* [Alıştırma Metni]:
⁂
Ben – Dostum gerçekten masraflarınızı ve ihtiyaçlarınızı nasıl hallediyorsunuz burada?
O – Herkesin iyi kötü bir düzeni var, ama burada ne masrafın olacak ki ? Akşamdan ağ at, sabah 10 kilo balık çekersin, et yemek istersen ormanda avlanırsın, her şey var. Bak şurada küçük bir bahçe yaptım kendime bir şeyler yetişiyor, e yakacak desen ormandan topla. Tabi gidip ağaç kesmiyoruz, kurumuş olanları topluyoruz. Su da dereden geliyor. Çeşmemiz var. Telefon kullanmıyorum, zaten elektrik yok burada. Çok ekstra birşey lazım olursa ailelerden bazılarının şehirde işleri var, gidip gelenlerden istiyoruz, getiriyorlar. Başka ne masrafın olacak ki?
Ben – …………..
O – Kimseye zararımız yoktur bizim, özellikle de doğaya. Aksine korur, kollarız. Bakma sen buralar eskiden çok daha güzeldi. Bu koya karacalar, geyikler inerdi. Çeşit çeşit kuşlar vardı. Sincaplar, tavşanlar olurdu. Gerçekten doğanın içinde hissederdin kendini. Ekolojik denge falan kalmadı.
Ben – Neden ki, ne oldu?
O – Ne olacak abi, bak yukarıda koyun, ilerisinde kesim arazisi var. Git de gör nasıl kestiler bütün ormanı. Hepsi gitti hayvanların kaçtılar, öldüler falan işte. Önce kesiyorlar, sonra burada ağaç yok deyip imara açıyorlar.
Ben – Yasa dışı mı bu kesim?
O – Yok yahu yasa dışı olur mu? Her şey yasal işte, yersen… Öbür tarafta da taş ocağı var, kaç dönüm orman gitti, tamam o da lazım belki, yapılsın ama bitti işte doğa. Yarın şu yoldan git, görürsün taş ocağını. Burada sürekli yaşayınca daha iyi anlıyorsun her şeyin nasıl değiştiğini , nasıl yok olduğunu… Yakında bizi de kovarlar buradan.
⁂
Veri kayıtları
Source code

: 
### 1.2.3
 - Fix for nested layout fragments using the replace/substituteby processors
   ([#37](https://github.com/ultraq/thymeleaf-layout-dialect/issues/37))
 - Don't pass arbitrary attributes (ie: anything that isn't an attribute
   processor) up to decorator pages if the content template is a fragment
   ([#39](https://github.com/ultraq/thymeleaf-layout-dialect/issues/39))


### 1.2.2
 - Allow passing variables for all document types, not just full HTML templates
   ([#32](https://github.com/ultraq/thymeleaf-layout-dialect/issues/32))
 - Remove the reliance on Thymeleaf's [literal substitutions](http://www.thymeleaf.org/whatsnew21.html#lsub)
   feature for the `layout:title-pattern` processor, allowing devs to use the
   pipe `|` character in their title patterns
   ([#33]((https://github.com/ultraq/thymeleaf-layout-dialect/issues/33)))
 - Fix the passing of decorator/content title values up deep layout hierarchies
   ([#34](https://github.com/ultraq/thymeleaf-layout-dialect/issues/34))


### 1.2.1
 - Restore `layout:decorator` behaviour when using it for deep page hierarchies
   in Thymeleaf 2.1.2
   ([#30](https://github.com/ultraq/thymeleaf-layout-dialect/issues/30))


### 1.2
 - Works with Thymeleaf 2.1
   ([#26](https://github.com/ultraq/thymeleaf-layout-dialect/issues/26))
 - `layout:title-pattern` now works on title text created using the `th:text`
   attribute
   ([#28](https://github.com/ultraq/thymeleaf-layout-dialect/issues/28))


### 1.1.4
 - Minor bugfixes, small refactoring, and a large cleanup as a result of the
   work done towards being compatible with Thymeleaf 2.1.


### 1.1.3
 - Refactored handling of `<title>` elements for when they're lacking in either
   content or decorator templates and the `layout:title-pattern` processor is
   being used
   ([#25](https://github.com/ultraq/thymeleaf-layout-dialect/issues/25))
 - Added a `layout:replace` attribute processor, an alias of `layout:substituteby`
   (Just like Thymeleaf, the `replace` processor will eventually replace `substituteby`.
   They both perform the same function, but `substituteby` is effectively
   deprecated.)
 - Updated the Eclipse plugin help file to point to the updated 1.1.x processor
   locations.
⁂
* [İstenen Görev]: Koyda yaşayan biriyle yapılan orman ve doğa konulu konuşmayı, son cümlesinin ardından sürdürün.

* [Alıştırma Sonucu]:
Ben – Valla usta ne diyeceğimi bilemedim…
O – Bak bu sahil eskiden böyle taşlık değildi kumdu, çadırların önüne kadar gelirdi, plaj gibiydi.
Ben – Nasıl yani? E ona ne oldu?
O – Şu açıktaki tankerleri görüyor musun? Bu gördüklerin için konuşmuyorum tabii ama bunlara gibi tankerler kum çekiyorlar denizden. Onlar çektikçe kumlar da çekiliyor sahillerden. Yasa dışı bu iş. Kumu çekip satıyorlar. Bazen bu tepelerde büyük antenli araçlar durur, belki denk gelirsin. Onlar gözetleme için. Sahil güvenlik vs.. Kum çekildiğini farkedince tankerleri uyarırlar. Onlar da uzaklaşır.
Bu kadar şeyi üst üste duyunca tabii etkilenmemek elde değil. Her şeyin gözünüzün önünde yok olduğunu görmek biraz garip oluyor. Nereye dokunsan elinde kalıyor yani.
Ben – Peki buraya hafta sonu kampa, pikniğe gelen oluyor mu?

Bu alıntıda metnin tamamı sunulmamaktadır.